- [Exercise objective] Working through the entries below, find how many lines include "Sprechen", then write only that number.

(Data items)
········

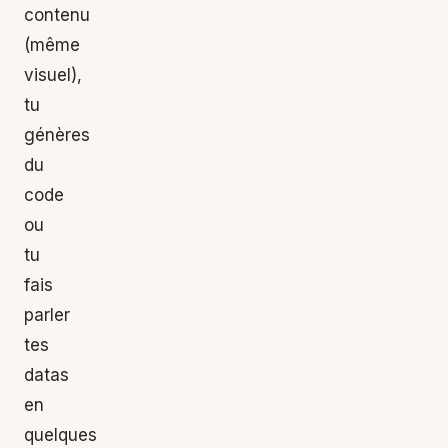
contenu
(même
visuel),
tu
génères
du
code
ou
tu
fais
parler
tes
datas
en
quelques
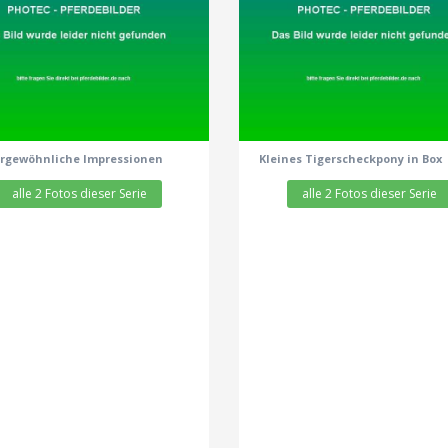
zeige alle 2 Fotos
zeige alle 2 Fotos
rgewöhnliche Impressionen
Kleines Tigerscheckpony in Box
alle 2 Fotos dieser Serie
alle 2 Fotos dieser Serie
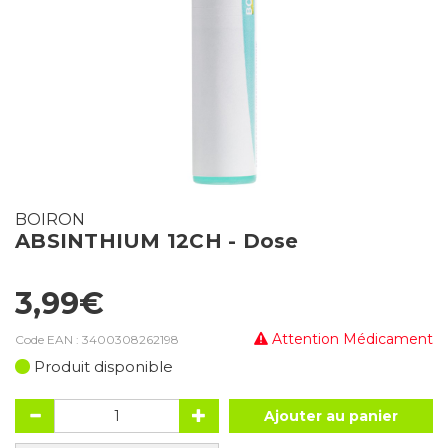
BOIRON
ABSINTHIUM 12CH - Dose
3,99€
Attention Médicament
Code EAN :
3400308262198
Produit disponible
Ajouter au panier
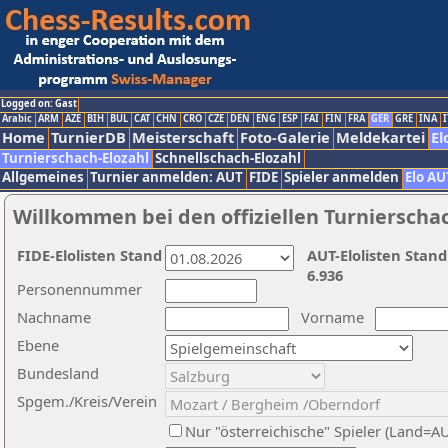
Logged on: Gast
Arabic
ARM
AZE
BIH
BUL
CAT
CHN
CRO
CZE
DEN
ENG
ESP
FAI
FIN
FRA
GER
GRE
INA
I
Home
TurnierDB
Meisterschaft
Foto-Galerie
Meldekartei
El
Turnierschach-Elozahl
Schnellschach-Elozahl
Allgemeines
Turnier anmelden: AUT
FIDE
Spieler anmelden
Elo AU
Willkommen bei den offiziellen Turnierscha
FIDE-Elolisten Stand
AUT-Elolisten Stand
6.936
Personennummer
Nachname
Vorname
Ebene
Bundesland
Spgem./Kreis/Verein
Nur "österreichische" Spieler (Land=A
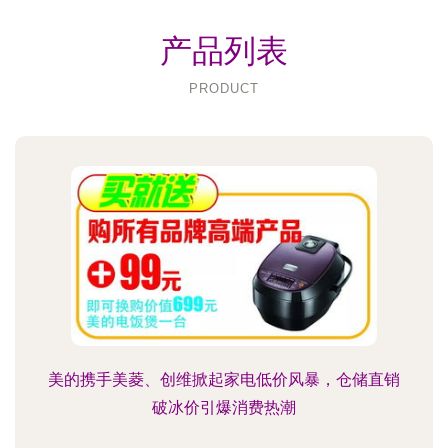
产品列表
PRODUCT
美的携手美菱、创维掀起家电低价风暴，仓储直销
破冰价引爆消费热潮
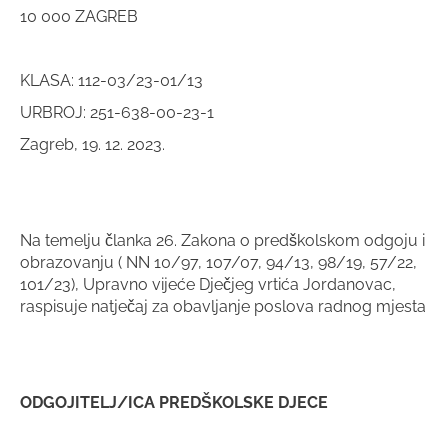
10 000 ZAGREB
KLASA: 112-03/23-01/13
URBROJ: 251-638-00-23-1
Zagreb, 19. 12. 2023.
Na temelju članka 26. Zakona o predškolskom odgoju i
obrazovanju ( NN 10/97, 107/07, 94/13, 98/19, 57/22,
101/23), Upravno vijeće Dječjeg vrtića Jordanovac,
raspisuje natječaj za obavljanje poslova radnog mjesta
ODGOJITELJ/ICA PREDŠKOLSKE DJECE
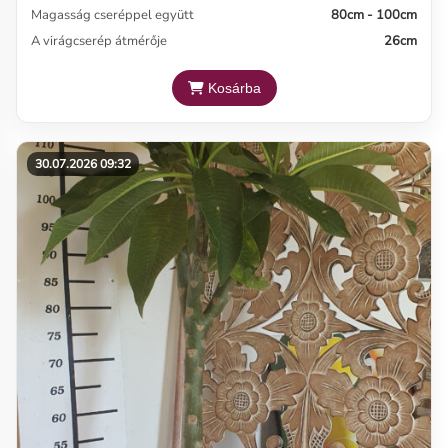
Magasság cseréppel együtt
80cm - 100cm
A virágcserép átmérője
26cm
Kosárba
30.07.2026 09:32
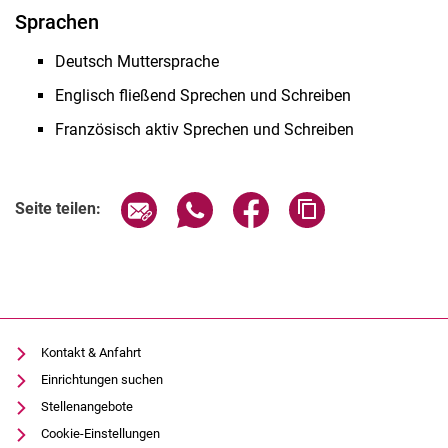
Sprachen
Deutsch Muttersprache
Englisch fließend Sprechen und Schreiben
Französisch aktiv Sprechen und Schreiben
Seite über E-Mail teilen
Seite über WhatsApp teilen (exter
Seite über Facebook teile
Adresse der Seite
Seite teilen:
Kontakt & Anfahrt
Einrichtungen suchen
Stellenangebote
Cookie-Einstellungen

········

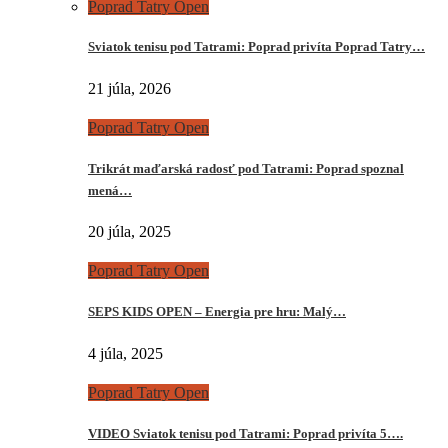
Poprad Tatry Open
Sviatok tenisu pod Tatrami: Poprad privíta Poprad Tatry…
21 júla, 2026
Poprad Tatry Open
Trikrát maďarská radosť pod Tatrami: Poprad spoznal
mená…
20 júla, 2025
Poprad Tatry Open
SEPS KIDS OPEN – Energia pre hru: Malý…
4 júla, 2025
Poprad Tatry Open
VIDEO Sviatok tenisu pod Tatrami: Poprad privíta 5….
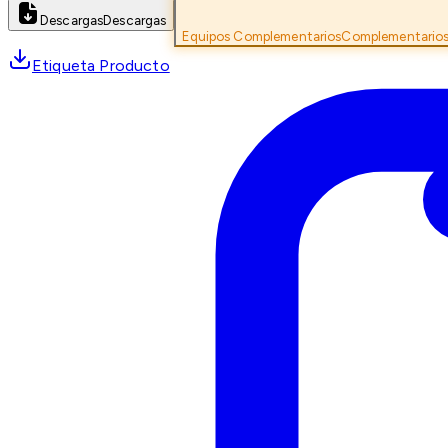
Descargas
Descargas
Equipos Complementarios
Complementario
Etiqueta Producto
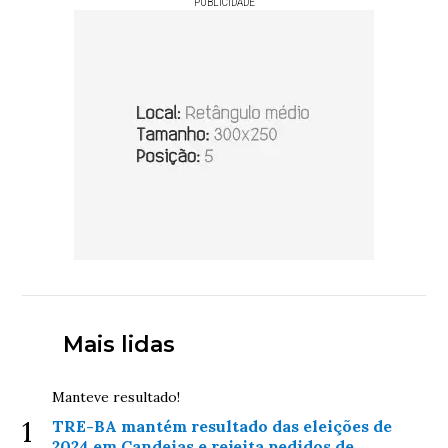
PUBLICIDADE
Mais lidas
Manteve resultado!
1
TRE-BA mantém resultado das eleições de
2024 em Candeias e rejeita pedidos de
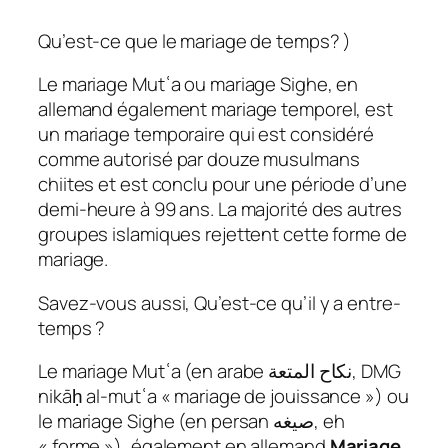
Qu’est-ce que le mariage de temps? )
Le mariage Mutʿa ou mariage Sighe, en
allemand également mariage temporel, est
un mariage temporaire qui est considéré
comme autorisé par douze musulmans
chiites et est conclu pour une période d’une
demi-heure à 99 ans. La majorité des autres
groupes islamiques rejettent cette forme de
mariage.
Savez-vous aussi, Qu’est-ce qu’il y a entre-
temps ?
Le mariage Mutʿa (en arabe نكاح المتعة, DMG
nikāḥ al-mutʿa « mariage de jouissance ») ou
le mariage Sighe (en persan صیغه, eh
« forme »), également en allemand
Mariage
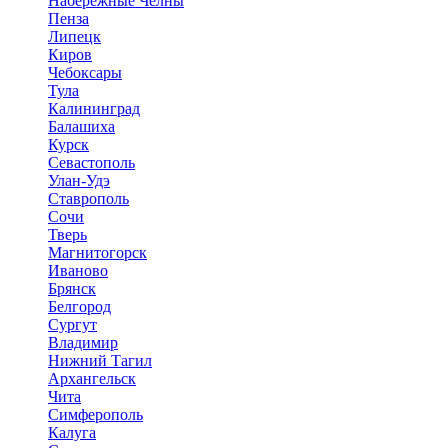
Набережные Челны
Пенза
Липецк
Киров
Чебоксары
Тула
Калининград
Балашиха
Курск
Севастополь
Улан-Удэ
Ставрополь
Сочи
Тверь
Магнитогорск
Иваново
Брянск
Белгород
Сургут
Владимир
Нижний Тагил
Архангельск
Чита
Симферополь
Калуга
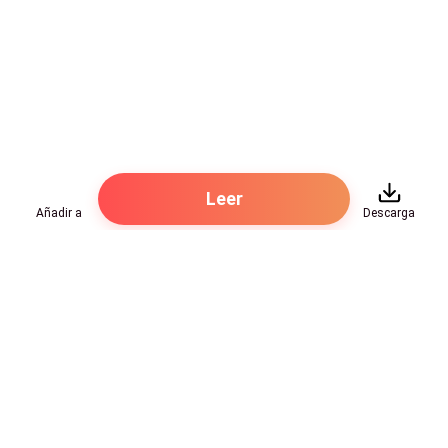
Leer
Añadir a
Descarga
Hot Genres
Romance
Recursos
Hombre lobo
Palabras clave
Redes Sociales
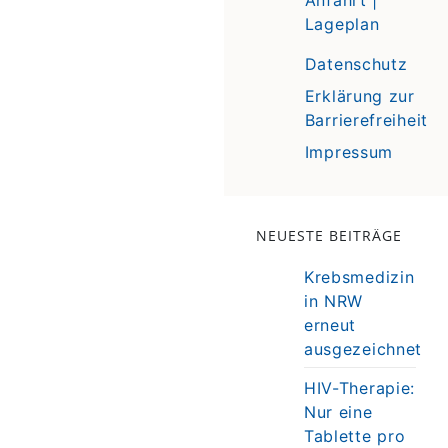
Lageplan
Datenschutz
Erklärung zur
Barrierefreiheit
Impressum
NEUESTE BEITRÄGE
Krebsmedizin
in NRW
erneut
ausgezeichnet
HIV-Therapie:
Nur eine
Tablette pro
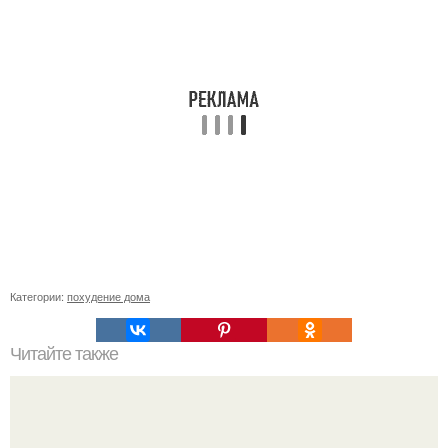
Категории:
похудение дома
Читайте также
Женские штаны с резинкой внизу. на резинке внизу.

········

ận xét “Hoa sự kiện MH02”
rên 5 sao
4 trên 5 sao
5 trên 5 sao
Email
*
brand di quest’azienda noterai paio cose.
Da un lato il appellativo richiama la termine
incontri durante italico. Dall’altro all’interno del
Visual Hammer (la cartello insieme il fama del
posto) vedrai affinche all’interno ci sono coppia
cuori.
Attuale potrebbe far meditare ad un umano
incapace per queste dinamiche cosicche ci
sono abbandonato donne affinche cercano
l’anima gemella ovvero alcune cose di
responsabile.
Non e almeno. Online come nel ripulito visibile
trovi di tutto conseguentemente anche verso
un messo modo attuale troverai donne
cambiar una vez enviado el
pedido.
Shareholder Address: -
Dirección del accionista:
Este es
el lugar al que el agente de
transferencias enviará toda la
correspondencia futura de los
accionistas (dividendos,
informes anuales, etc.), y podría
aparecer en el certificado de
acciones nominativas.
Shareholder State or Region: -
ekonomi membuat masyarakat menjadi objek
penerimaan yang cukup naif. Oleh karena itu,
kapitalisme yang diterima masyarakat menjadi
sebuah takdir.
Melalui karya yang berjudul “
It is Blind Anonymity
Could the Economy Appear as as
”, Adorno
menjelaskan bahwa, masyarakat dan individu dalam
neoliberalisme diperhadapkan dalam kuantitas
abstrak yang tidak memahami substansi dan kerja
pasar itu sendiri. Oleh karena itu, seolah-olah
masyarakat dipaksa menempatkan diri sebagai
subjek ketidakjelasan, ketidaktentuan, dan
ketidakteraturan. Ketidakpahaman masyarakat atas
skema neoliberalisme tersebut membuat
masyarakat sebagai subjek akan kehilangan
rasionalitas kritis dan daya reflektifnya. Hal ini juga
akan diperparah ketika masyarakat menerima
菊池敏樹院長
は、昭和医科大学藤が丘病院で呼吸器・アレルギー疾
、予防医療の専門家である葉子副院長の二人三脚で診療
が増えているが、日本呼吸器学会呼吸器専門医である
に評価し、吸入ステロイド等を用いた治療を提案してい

········

- [Your response] 2